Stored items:
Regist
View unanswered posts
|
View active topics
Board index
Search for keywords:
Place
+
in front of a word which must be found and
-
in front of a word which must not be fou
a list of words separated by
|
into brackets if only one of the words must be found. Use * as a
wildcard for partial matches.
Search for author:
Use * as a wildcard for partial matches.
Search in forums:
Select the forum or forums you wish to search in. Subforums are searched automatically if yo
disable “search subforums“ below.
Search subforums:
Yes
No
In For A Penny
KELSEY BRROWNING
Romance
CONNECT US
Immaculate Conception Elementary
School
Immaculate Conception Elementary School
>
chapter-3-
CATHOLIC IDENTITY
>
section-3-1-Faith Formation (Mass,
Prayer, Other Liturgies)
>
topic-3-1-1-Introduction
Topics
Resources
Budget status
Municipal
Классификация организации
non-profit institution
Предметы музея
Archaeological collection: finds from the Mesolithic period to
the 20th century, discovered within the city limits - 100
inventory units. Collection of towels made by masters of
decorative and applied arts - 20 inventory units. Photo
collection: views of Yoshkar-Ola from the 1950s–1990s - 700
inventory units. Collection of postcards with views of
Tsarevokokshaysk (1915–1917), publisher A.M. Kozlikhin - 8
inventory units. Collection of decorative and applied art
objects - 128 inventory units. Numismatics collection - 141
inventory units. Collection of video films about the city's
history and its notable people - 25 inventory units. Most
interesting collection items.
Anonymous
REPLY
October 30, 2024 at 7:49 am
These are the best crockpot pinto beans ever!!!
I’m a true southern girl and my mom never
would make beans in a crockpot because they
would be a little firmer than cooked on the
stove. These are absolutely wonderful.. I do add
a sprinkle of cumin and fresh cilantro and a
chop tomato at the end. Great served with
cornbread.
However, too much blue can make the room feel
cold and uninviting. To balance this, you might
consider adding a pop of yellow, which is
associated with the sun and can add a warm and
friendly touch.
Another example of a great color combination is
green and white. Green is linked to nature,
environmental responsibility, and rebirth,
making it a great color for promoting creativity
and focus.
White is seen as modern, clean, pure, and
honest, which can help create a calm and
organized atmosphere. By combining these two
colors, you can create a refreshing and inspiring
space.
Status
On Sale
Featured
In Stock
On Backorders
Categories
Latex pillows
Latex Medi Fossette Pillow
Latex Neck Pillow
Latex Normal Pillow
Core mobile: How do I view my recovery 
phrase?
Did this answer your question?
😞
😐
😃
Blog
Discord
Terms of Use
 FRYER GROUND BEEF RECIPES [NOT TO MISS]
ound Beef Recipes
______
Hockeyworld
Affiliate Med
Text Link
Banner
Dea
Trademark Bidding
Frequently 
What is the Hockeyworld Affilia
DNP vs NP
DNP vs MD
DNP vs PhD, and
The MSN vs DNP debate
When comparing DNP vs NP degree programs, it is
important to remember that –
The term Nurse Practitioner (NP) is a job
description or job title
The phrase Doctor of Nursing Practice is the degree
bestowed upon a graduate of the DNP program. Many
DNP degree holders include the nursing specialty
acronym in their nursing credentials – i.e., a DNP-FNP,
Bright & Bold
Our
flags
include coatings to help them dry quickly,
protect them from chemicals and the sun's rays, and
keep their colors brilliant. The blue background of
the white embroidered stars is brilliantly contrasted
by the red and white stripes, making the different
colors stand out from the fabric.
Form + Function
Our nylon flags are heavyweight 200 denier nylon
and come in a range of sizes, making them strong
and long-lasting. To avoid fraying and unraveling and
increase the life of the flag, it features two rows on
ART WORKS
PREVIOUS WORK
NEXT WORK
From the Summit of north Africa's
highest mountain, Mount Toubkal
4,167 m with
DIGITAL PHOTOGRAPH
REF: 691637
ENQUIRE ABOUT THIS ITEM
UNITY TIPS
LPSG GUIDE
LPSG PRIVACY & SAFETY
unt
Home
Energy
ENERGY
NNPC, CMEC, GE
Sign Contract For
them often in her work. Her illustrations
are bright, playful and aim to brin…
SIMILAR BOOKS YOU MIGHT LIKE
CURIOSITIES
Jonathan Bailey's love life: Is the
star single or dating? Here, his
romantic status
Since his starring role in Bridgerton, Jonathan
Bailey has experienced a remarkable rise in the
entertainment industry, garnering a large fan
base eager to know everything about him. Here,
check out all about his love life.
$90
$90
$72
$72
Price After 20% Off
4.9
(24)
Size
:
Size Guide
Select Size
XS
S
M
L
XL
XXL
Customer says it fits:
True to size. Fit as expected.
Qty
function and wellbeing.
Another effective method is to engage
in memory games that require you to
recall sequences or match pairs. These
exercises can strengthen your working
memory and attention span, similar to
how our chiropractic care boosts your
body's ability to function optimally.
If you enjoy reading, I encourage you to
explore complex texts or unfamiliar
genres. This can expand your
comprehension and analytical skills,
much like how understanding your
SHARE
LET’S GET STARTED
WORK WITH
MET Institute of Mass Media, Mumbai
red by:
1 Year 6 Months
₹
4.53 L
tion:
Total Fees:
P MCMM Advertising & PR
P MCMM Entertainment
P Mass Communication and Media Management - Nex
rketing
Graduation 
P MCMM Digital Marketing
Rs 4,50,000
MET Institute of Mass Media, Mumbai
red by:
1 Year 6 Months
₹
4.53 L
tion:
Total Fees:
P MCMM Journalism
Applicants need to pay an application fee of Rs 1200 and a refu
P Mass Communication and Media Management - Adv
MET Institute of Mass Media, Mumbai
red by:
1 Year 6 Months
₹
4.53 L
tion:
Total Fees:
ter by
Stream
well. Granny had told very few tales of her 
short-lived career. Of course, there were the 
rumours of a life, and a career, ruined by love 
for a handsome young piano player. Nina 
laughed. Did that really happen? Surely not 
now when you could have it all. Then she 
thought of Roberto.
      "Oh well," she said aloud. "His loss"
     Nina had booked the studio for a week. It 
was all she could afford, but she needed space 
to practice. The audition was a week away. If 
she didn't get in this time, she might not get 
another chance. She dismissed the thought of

▶ _What the exercise asks_: None of the records may be omitted; each is to be printed exactly.

▶ _Exercise result_:
Regist
View unanswered posts
|
View active topics
Board index
Search for keywords:
Place
+
in front of a word which must be found and
-
in front of a word which must not be fou
a list of words separated by
|
into brackets if only one of the words must be found. Use * as a
wildcard for partial matches.
Search for author:
Use * as a wildcard for partial matches.
Search in forums:
Select the forum or forums you wish to search in. Subforums are searched automatically if yo
disable “search subforums“ below.
Search subforums:
Yes
No
In For A Penny
KELSEY BRROWNING
Romance
CONNECT US
Immaculate Conception Elementary
School
Immaculate Conception Elementary School
>
chapter-3-
CATHOLIC IDENTITY
>
section-3-1-Faith Formation (Mass,
Prayer, Other Liturgies)
>
topic-3-1-1-Introduction
Topics
Resources
Budget status
Municipal
Классификация организации
non-profit institution
Предметы музея
Archaeological collection: finds from the Mesolithic period to
the 20th century, discovered within the city limits - 100
inventory units. Collection of towels made by masters of
decorative and applied arts - 20 inventory units. Photo
collection: views of Yoshkar-Ola from the 1950s–1990s - 700
inventory units. Collection of postcards with views of
Tsarevokokshaysk (1915–1917), publisher A.M. Kozlikhin - 8
inventory units. Collection of decorative and applied art
objects - 128 inventory units. Numismatics collection - 141
inventory units. Collection of video films about the city's
history and its notable people - 25 inventory units. Most
interesting collection items.
Anonymous
REPLY
October 30, 2024 at 7:49 am
These are the best crockpot pinto beans ever!!!
I’m a true southern girl and my mom never
would make beans in a crockpot because they
would be a little firmer than cooked on the
stove. These are absolutely wonderful.. I do add
a sprinkle of cumin and fresh cilantro and a
chop tomato at the end. Great served with
cornbread.
However, too much blue can make the room feel
cold and uninviting. To balance this, you might
consider adding a pop of yellow, which is
associated with the sun and can add a warm and
friendly touch.
Another example of a great color combination is
green and white. Green is linked to nature,
environmental responsibility, and rebirth,
making it a great color for promoting creativity
and focus.
White is seen as modern, clean, pure, and
honest, which can help create a calm and
organized atmosphere. By combining these two
colors, you can create a refreshing and inspiring
space.
Status
On Sale
Featured
In Stock
On Backorders
Categories
Latex pillows
Latex Medi Fossette Pillow
Latex Neck Pillow
Latex Normal Pillow
Core mobile: How do I view my recovery 
phrase?
Did this answer your question?
😞
😐
😃
Blog
Discord
Terms of Use
 FRYER GROUND BEEF RECIPES [NOT TO MISS]
ound Beef Recipes
______
Hockeyworld
Affiliate Med
Text Link
Banner
Dea
Trademark Bidding
Frequently 
What is the Hockeyworld Affilia
DNP vs NP
DNP vs MD
DNP vs PhD, and
The MSN vs DNP debate
When comparing DNP vs NP degree programs, it is
important to remember that –
The term Nurse Practitioner (NP) is a job
description or job title
The phrase Doctor of Nursing Practice is the degree
bestowed upon a graduate of the DNP program. Many
DNP degree holders include the nursing specialty
acronym in their nursing credentials – i.e., a DNP-FNP,
Bright & Bold
Our
flags
include coatings to help them dry quickly,
protect them from chemicals and the sun's rays, and
keep their colors brilliant. The blue background of
the white embroidered stars is brilliantly contrasted
by the red and white stripes, making the different
colors stand out from the fabric.
Form + Function
Our nylon flags are heavyweight 200 denier nylon
and come in a range of sizes, making them strong
and long-lasting. To avoid fraying and unraveling and
increase the life of the flag, it features two rows on
ART WORKS
PREVIOUS WORK
NEXT WORK
From the Summit of north Africa's
highest mountain, Mount Toubkal
4,167 m with
DIGITAL PHOTOGRAPH
REF: 691637
ENQUIRE ABOUT THIS ITEM
UNITY TIPS
LPSG GUIDE
LPSG PRIVACY & SAFETY
unt
Home
Energy
ENERGY
NNPC, CMEC, GE
Sign Contract For
them often in her work. Her illustrations
are bright, playful and aim to brin…
SIMILAR BOOKS YOU MIGHT LIKE
CURIOSITIES
Jonathan Bailey's love life: Is the
star single or dating? Here, his
romantic status
Since his starring role in Bridgerton, Jonathan
Bailey has experienced a remarkable rise in the
entertainment industry, garnering a large fan
base eager to know everything about him. Here,
check out all about his love life.
$90
$90
$72
$72
Price After 20% Off
4.9
(24)
Size
:
Size Guide
Select Size
XS
S
M
L
XL
XXL
Customer says it fits:
True to size. Fit as expected.
Qty
function and wellbeing.
Another effective method is to engage
in memory games that require you to
recall sequences or match pairs. These
exercises can strengthen your working
memory and attention span, similar to
how our chiropractic care boosts your
body's ability to function optimally.
If you enjoy reading, I encourage you to
explore complex texts or unfamiliar
genres. This can expand your
comprehension and analytical skills,
much like how understanding your
SHARE
LET’S GET STARTED
WORK WITH
MET Institute of Mass Media, Mumbai
red by:
1 Year 6 Months
₹
4.53 L
tion:
Total Fees:
P MCMM Advertising & PR
P MCMM Entertainment
P Mass Communication and Media Management - Nex
rketing
Graduation 
P MCMM Digital Marketing
Rs 4,50,000
MET Institute of Mass Media, Mumbai
red by:
1 Year 6 Months
₹
4.53 L
tion:
Total Fees:
P MCMM Journalism
Applicants need to pay an application fee of Rs 1200 and a refu
P Mass Communication and Media Management - Adv
MET Institute of Mass Media, Mumbai
red by:
1 Year 6 Months
₹
4.53 L
tion:
Total Fees:
ter by
Stream
well. Granny had told very few tales of her 
short-lived career. Of course, there were the 
rumours of a life, and a career, ruined by love 
for a handsome young piano player. Nina 
laughed. Did that really happen? Surely not 
now when you could have it all. Then she 
thought of Roberto.
      "Oh well," she said aloud. "His loss"
     Nina had booked the studio for a week. It 
was all she could afford, but she needed space 
to practice. The audition was a week away. If 
she didn't get in this time, she might not get 
another chance. She dismissed the thought of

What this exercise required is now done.